12 de agosto de 2013

El príncipe y la hechicera




Recuerdo una historia que hablaba de un príncipe y una hechicera… 
Un día, ambos se encontraron en un cruce de caminos y se miraron a los ojos con simpatía. Esa primera mirada bastó para que sus corazones decidieran unirse.
Durante un tiempo, la hechicera residió en el castillo del príncipe, escuchando las hermosas melodías que éste interpretaba con sus finas y blancas manos.
Ella le preparaba sus pociones mágicas, danzaba para él mientras los rayos de la luna llena la iluminaban, y también le ofrecía sus sabios consejos.
Él comenzó a transmitirle sus conocimientos musicales mientras le hablaba de su reino, de la corte, de las blancas perlas, las brillantes coronas y los hermosos vestidos que usaban siempre las pálidas princesas…
La hechicera se daba cuenta del abismo que los separaba. Una noche, miró fijamente sus propias manos, fuertes y endurecidas de tanto arrancar plantas y escarbar la tierra en busca de raíces; miró sus pies morenos y resecos de bailar descalzos sobre el barro del bosque; miró sus ropas repletas de bolsillos donde escondía curiosos amuletos, piedras de extrañas formas y arrugados pétalos de rosa, y supo que era el momento de tomar una decisión.
Su corazón la invitó a abandonar el palacio, con la esperanza de que un día encontraría un gran mago, con el que compartir una humilde cabaña escondida entre árboles centenarios.
Pero el destino quiso llevarla hasta el hogar de un fabricante de alambiques, que estaba convencido de que sus artilugios sólo servían para destilar perfume y preparar sencillas medicinas.
Ella se quedó con él, convirtiendo el desván de aquél hombre en un crisol de mágicas pociones y fantásticos ungüentos que él no era capaz de apreciar, como tampoco era capaz de ver la magia en las manos y en los ojos de la extraña mujer que tomó por esposa.
Ella siguió practicando encantamientos un año tras otro.
Hace muy poco, él empezó a mostrar curiosidad y pidió que le dejase participar en la ceremonia que cada primavera se celebraba en el bosque, bajo la luna llena de tauro. Ella le recordó que la puerta del desván permanecía siempre abierta y le dijo que también estaría encantada de mostrarle todo lo que almacenaba en aquella habitación.
Nunca llegaría a ser un gran mago, pensó la hechicera, pero tampoco sentiría nunca el deseo de verla luciendo un sedoso vestido color rosa pálido.

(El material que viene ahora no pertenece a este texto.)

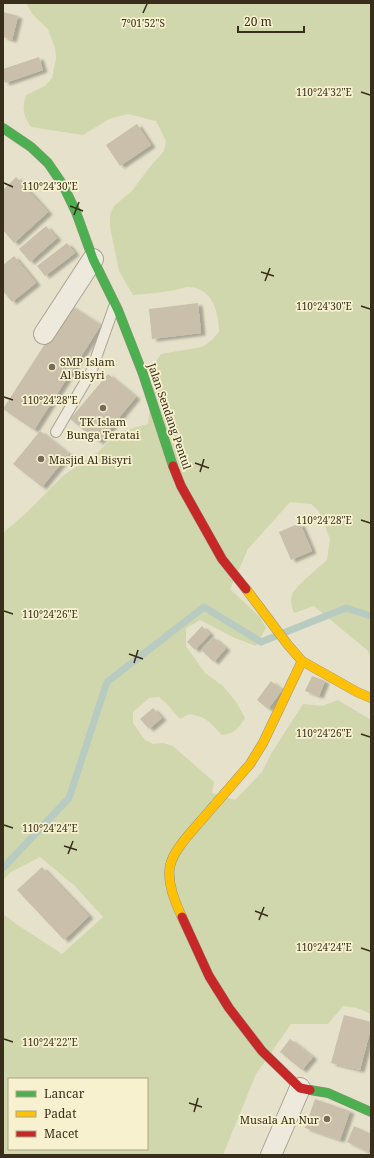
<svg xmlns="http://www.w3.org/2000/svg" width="374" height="1158" font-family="'Noto Serif',serif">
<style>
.green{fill:#d0d7ac;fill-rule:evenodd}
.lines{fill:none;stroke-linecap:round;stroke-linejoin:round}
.stream{stroke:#b7cbc1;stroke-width:7}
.building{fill:#c9bfab;filter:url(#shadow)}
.lane-casing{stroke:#aaa494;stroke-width:12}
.street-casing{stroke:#aaa494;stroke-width:22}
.fast-casing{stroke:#9a9484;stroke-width:10}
.slow-casing{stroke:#9a9484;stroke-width:10}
.jam-casing{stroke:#9a9484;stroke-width:10}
.lane{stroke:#edeadd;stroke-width:10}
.street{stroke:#edeadd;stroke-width:20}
.fast{stroke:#4caf50;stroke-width:9}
.slow{stroke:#ffc107;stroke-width:9}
.jam{stroke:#c62828;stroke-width:9}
.ticks{fill:none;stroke:#392e1c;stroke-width:1.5}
.poi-dot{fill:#756d59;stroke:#f7f1cf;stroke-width:1.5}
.labels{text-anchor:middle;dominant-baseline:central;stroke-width:3.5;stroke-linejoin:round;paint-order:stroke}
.poi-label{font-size:11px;fill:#392e1c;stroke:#f7f1cf;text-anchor:start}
.street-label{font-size:11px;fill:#392e1c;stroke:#f7f1cf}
.ticks-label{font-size:10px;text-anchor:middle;fill:#392e1c;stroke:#f7f1cf;stroke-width:3.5;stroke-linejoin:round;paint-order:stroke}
</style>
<defs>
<filter id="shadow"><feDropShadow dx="4.5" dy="2.5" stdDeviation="1" flood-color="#0004"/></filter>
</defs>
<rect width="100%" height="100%" fill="#e5e1ca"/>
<path class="green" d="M26 3H371V656L367 650 314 606 294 613C292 607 290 602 292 595 294 587 320 567 327 560L330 539 319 511 311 504 290 502 248 549 230 589 260 617 266 628 256 646 235 638 200 620 186 628V646L205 673 223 686 236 702 245 718C238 729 235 733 222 735 210 722 207 717 189 714L180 719 167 704 159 697 149 698 133 712V723L145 740 153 744 163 743 173 746 214 782 212 793 235 800 262 772 271 754 303 704 322 706 338 700 371 720V1014L357 1008 343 1006 328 1024H291L256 1074 223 1155H3V914L16 924 62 954 103 917 75 886 40 857 11 872 3 880V533L25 514 64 475 98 452 119 432 148 424 155 363 161 354 202 347 212 340 219 332C219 312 212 287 188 287 184 287 180 289 176 290 162 292 147 294 133 295L119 271 110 227V214L114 206 132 191 149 168 164 151 166 141 156 121 128 114 109 119 83 135 31 127C23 115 22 109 26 95L45 86 52 78 56 58 55 48 48 29 33 15ZM9 1079H147V1149H9Z"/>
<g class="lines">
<polyline class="stream" points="3,868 69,798 107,682 204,607 261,642 346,608 371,616"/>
</g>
<g class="building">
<polygon points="3,12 18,16 12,40 3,37"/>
<polygon points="39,57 43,70 5,83 3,78 3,69"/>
<polygon points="137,124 151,145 120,166 106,145"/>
<polygon points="16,177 48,212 14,243 3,230 3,190"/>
<polygon points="46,226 57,238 30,262 19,249"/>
<polygon points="67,243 75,253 45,276 37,266"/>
<polygon points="14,256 36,283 12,302 3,291 3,265"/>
<polygon points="198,303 201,333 152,339 149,309"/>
<polygon points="70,305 101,325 34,430 3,409"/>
<polygon points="108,374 136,397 99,442 70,419"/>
<polygon points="40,431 69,454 42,487 13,464"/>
<polygon points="300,523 312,551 291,560 279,532"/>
<polygon points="202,626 210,634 195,650 187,642"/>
<polygon points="213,637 226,648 214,662 201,650"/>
<polygon points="312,676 325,681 319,696 305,691"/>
<polygon points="271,681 282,690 268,709 257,700"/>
<polygon points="153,708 162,718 149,729 140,719"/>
<polygon points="42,867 89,916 64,940 17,890"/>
<polygon points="344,1015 371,1022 371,1028 360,1070 331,1063"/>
<polygon points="290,1039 313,1057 302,1070 280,1052"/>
<polygon points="315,1099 350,1111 340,1140 305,1128"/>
<polygon points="354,1126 371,1134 371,1145 368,1152 347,1142"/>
</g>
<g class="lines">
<g class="lane-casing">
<polyline id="lane" points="56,432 91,372 114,307"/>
</g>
<g class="street-casing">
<g id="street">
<polyline points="44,334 93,259"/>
<polyline points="271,1155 300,1088"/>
</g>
</g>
<g class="fast-casing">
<g id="fast">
<polyline points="3,128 31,147 48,163 63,185 76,212 93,259 118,310 143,374 173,466"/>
<polyline points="310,1090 328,1093 371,1112"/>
</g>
</g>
<g class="slow-casing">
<g id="slow">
<polyline points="246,589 288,645 302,661 357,692 371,698"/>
<path d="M182 917C175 902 167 883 170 866 172 856 179 847 185 839L250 764 263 743 302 661"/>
</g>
</g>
<g class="jam-casing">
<g id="jam">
<polyline points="173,466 181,486 222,559 246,589"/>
<polyline points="182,917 209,976 229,1008 262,1051 300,1088 310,1090"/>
</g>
</g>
<use href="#lane" class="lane"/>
<use href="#street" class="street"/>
<use href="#fast" class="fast"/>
<use href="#slow" class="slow"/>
<use href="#jam" class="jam"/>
</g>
<path class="ticks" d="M143 13 147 4M361 92 370 95M4 183 13 187M70 206 83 211M74 215 79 202M261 272 274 276M265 281 270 268M361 306 370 309M4 397 13 400M195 463 209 468M200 472 204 459M361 520 370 523M4 611 13 614M129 654 143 659M134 663 138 650M361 734 370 737M4 825 13 828M64 846 77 850M68 854 73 841M255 911 268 916M259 920 264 907M361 948 370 951M4 1039 13 1042M189 1103 202 1107M194 1112 198 1098"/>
<g class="poi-dot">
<circle cx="52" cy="367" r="4"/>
<circle cx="103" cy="408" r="4"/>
<circle cx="41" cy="459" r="4"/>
<circle cx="327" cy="1119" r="4"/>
</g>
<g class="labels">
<g class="poi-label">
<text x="60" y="361">SMP Islam<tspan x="60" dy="13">Al Bisyri</tspan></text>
<text x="103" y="421" text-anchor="middle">TK Islam<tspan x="103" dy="13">Bunga Teratai</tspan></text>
<text x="49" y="459">Masjid Al Bisyri</text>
<text x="319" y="1119" text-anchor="end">Musala An Nur</text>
</g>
<g class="street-label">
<text transform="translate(170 416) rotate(71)">Jalan Sendang Pentul</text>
</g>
</g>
<g class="ticks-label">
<text x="143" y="27">7°01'52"S</text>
<text x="324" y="96">110°24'32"E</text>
<text x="50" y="190">110°24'30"E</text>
<text x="324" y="310">110°24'30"E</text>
<text x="50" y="404">110°24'28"E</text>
<text x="324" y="524">110°24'28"E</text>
<text x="50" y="618">110°24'26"E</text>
<text x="324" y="737">110°24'26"E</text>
<text x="50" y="832">110°24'24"E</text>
<text x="324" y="951">110°24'24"E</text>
<text x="50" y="1046">110°24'22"E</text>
</g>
<rect width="374" height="1158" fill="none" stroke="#392e1c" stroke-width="8"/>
<rect x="8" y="1078" width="140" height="72" fill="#f7f1cf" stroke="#aba387"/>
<rect x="16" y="1091" width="20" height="6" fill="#4caf50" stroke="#aba387"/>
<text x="44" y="1098" font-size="12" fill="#392e1c">Lancar</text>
<rect x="16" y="1111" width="20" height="6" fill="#ffc107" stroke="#aba387"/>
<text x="44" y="1118" font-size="12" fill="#392e1c">Padat</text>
<rect x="16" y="1131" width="20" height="6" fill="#c62828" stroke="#aba387"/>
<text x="44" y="1138" font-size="12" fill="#392e1c">Macet</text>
<path d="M238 26v6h66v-6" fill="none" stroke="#392e1c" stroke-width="2"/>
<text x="244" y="26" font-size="12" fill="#392e1c" stroke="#f7f1cf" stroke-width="3" paint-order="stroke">20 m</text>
</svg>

No te puedo tener a mi lado le dijo el príncipe un día, una mujer cuya belleza sea celebrada aún por mis enemigos.
Sin embargo es evidente que tenemos un lazo especial : te quiero mucho, por favor quédate, te haré un lugar detrás del trono donde tu aspecto no me avergüence, podrás acompañarme y aconsejarme, porque tú eres mi cómplice y mi mejor amiga, pero yo tengo una imagen que cuidar.
La Bruja lo miró con honda tristeza, con el dolor de un ciervo que mira al cazador que lo hiere, sin entender el motivo que lo impulsa a lastimar a quién no le ha hecho más daño que existir.
Recogió sus últimas pertenencias y le dijo : el amor no humilla, pero tienes mucho camino que recorrer aún para comprenderlo.
Sé que no soy lo que esperabas, pero soy lo que necesitabas.
No supiste apreciar el regalo maravilloso de habernos encontrado y posiblemente nunca lo hagas: me iré y no volverás a pensar en mi, me desvaneceré de tu recuerdo antes de que el sol salga nuevamente ,acorde a la profundidad de tus afectos;estarás ocupado con tus torneos y admiradores, conquistando pálidas doncellas que necesiten ser salvadas .
Nunca derramarás una lágrima por mi, pero yo tengo suficientes para los dos, porque fuiste mi bosque y mi taza de té.
Te extrañaré el resto de mi vida y siempre lamentaré haber sido para ti la persona correcta, en el momento incorrecto.
Él no hizo nada por retenerla, ni siquiera la escuchó.